En 2020, en raison de la chaleur généralisée et de la sécheresse qui sévissait, les dromadaires errent dans les rues, endommageant les bâtiments et les infrastructures dans leur recherche d'eau. Le 8 janvier 2020, le ministère de l'Environnement et de l'Eau commence un abattage de cinq jours, Les exportations d'animaux vivants ont commencé il y a trois ans et ce créneau dispose d'un immense potentiel. Chaque année, environ 10 000 chameaux, représentant une valeur de 1,52 million de dollars américains, sont exportés, principalement pour leur viande. 

Ce commerce pourrait atteindre les 25 000 têtes au cours des prochaines années en raison des problèmes sanitaires auxquels est confronté l'Afrique, qui alimente habituellement les pays du Moyen-Orient. Les problèmes sanitaires sont devenus si graves dans ces pays d'Afrique que ce commerce s'est arrêté. En effet, la fièvre de la vallée du Rift et d'autres maladies ont bloqué les exportations notamment ceux de la Corne de l’Afrique vers le Proche et Moyen-Orient. Du coup, l'Australie est devenu le seul autre fournisseur présentant les garanties sanitaires suffisantes. 

Soixante pour cent (60%) des dromadaires ensauvagés d’Australie vivent dans les zones aborigènes où les habitants se sont habitués au voisinage des dromadaires, en ont domestiqué des centaines et qui cherchent un moyen de vivre sur leur “reserve” ou territoire en valorisant les productions du dromadaire et voilà que la destruction des dromadaires sauvages les prive d’une ressource potentielle. Pour les populations aborigènes, les dromadaires ne constituent pas un problème;c’est un don qui pourrait permettrede développer une véritable industrie dans une zone éputée pour son aridité et que seul le dromadaire est capable de valoriser. 
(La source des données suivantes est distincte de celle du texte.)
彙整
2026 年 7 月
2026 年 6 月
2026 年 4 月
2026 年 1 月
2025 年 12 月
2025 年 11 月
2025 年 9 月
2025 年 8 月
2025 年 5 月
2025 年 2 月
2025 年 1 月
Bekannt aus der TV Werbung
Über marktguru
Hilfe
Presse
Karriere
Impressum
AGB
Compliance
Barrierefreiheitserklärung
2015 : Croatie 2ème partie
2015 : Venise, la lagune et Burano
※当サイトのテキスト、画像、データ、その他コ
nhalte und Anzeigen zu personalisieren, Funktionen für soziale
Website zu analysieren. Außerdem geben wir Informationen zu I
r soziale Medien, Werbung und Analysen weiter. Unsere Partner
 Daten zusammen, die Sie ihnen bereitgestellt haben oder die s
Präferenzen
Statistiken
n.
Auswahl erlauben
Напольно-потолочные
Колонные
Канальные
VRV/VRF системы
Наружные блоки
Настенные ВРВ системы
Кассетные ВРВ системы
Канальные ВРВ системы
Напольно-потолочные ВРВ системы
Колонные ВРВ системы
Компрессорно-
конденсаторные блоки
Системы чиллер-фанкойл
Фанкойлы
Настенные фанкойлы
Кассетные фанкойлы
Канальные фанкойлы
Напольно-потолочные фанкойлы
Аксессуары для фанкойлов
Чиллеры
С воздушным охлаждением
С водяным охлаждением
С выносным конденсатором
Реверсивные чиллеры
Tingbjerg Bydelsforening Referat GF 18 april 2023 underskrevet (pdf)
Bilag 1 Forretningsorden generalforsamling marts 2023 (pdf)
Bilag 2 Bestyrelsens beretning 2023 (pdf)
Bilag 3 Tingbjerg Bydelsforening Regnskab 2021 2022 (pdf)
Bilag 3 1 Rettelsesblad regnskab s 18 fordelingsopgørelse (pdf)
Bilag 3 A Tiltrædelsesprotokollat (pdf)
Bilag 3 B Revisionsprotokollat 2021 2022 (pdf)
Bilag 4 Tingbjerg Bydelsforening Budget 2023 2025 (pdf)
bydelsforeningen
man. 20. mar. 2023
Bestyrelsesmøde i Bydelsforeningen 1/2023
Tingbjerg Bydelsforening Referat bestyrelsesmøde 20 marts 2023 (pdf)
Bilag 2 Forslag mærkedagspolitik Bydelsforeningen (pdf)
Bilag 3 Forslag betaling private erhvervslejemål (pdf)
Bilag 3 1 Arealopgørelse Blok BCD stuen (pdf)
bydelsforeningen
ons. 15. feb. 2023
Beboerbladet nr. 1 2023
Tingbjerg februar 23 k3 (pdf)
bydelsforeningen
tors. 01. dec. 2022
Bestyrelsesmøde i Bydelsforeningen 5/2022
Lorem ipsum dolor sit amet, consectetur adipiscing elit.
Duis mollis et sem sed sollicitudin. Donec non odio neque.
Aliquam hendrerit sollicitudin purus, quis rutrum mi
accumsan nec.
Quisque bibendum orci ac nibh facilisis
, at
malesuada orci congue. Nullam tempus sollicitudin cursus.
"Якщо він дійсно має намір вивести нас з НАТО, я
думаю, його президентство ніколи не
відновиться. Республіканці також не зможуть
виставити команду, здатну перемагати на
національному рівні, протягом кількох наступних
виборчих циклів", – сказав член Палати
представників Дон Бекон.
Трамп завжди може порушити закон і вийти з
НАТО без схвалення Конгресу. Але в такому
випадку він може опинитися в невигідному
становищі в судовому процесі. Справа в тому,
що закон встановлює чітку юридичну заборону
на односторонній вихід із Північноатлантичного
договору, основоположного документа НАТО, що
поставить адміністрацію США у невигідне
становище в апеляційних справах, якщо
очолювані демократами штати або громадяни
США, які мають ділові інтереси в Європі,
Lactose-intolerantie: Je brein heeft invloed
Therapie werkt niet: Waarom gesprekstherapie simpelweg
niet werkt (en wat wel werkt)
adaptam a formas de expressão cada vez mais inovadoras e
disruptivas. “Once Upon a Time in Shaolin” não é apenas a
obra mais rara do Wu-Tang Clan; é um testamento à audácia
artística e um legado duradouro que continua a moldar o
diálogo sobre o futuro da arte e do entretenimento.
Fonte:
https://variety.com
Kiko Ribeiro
Le gouvernement était prêt à payer 19 millions de dollars pour liquider 650,000 dromadaires alors que cet argent pouvait permettre de valoriser la population de dromadaires ensauvagés. Plutôt que de détruire ce cheptel, il serait préférable de développer un marché des produits et productions camelins (viande, lait, laine et cuir). Les sommes investies dans la destruction serait bien plus efficace s’il était investi dans le développement d’une industrie de transformation des produits du dromadaire et dans laquelle la population aborigène prendrait une part active. Signalons enfin qu’Il est dépensé actuellement 400 $ par dromadaire pour sa destruction alors que sa valorisation sur le marché international de la viande pourrait rapporter 3 fois plus (1200 $). 

D’éminents chercheurs voient dans le dromadaire, l’animal du 21ème siècle, du fait de son rôle potentiel dans la sécurisation alimentaire des zones désertiques. L’idée d’importer des dromadaires sauvages d’Australie pour les élever, les engraisser ou les abattre en Tunisie n’est pas réaliste pour les raisons évoquées précèdemment et ne présente aucun avantage économique ni pour les éleveurs ni pour le pays. Nous ne ferions qu’importer les problèmes qu’affronte l’Australie.